This report was prepared for a home assignment for a job application. Here, I will give the full report and Python notebook with a few test images to run the algorithm.
Task description: "We are interested in automatically detecting whether images were jpeg compressed or not. And estimation of compression level (aka quality factor) if possible. Jpeg compression works by splitting images into non-overlapping 8x8 blocks, transforming them into a DCT domain, and then quantizing high-frequency coefficients, thus reducing the image in size. Jpeg compression is usually applied multiple times (with block shifts) on real-world images because they are re-uploaded to different internet resources. This makes them quite messy and causes artifacts on the output of our networks. The path towards automatic classification and jpeg factor estimation might be long, so perhaps some visual examination solution would be interesting to start with, where some graphic diagram or something else can clearly testify that the whole image or part of it was jpeg compressed.

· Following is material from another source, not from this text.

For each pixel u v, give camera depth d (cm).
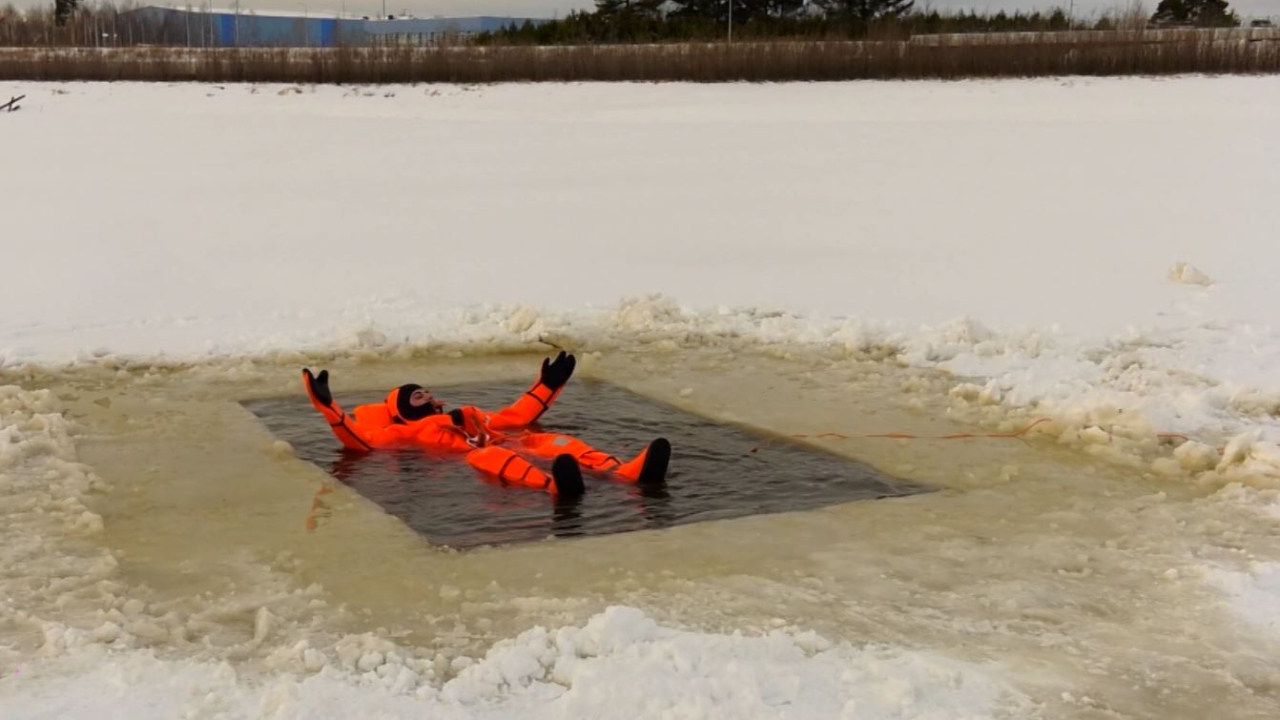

Such a solution which has the potential to be further developed into an automatic detector/estimator probably might be enough. We prefer not to have neural networks or other relatively black-box solutions. We would like to see explainable analytic approaches. But it's not totally mandatory, but rather a wish. In production, we usually need to just solve the problem. It's OK to use everything. If you use an approach from a certain paper, please cite it here and be able to explain it to us. We provided a set of images which are quite typical cases for us. Some of them are cleaner, some are artificially jpeg corrupted and some come from the real world. If you can, you can demo your solution using them for us."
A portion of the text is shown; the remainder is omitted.